» Assignment
Please work out how many lines in the entries contain "Хлеб", then give that number with nothing added.

[[ Input for this task, beginning ]]

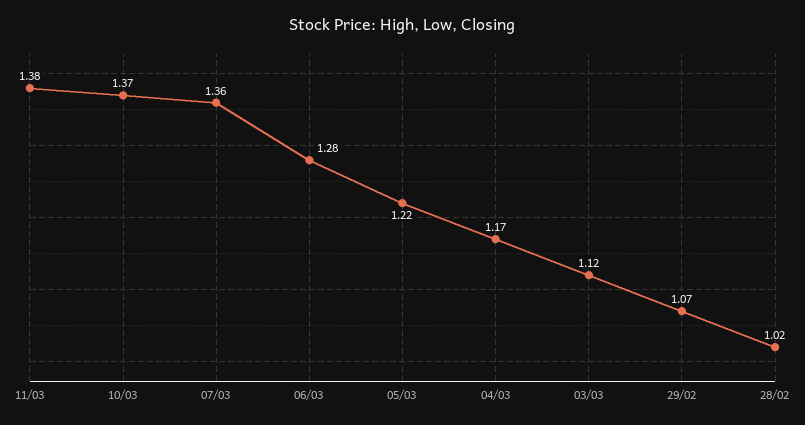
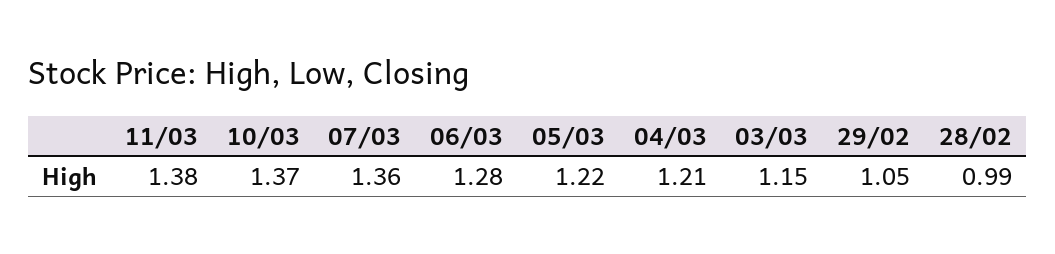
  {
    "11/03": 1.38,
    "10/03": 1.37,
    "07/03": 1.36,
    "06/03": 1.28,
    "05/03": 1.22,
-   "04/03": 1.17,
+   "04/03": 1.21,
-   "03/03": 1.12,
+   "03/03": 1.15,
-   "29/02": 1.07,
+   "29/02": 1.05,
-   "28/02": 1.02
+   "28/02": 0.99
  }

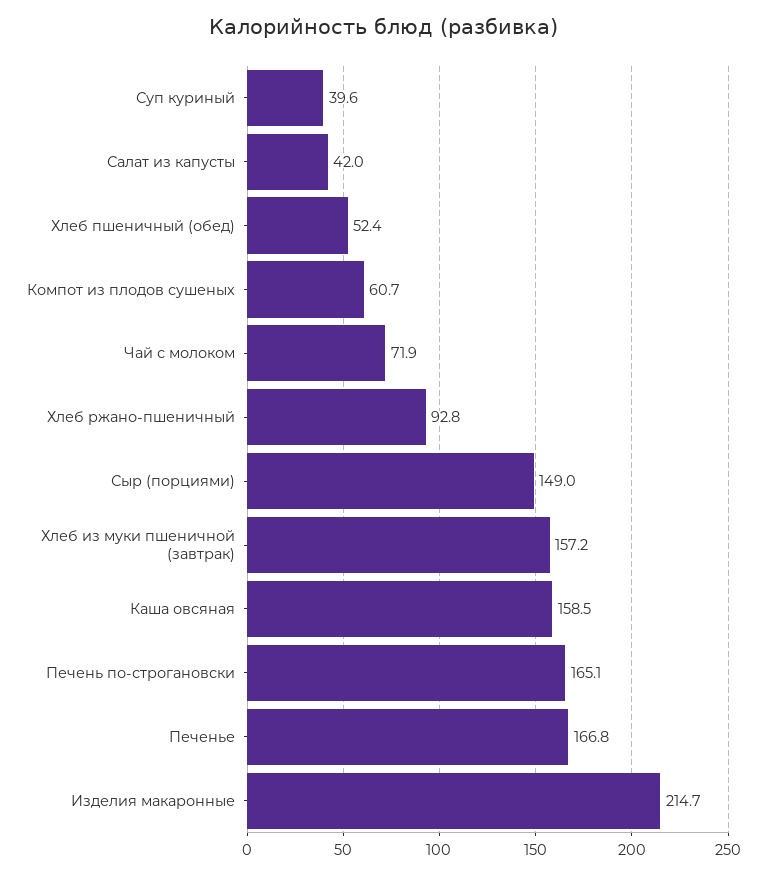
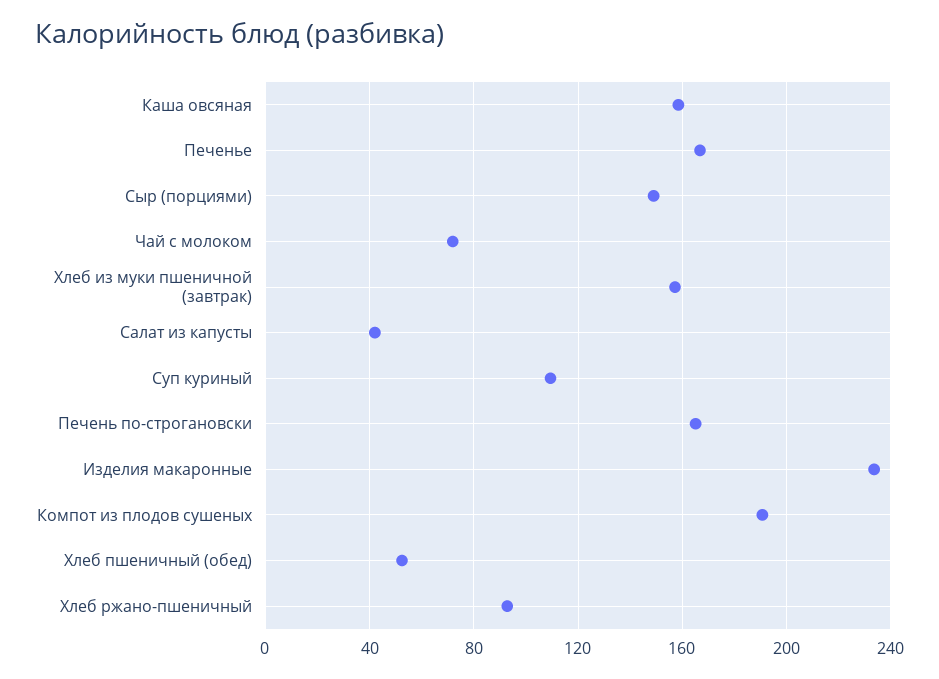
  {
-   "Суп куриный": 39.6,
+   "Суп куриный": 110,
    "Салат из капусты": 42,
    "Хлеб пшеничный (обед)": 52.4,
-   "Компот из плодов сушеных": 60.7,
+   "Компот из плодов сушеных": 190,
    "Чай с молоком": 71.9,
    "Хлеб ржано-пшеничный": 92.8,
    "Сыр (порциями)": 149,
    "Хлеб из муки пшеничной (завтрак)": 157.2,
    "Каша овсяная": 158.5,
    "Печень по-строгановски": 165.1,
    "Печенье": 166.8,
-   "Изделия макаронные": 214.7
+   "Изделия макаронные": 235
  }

[[ Input for this task, end ]]

» Solution
3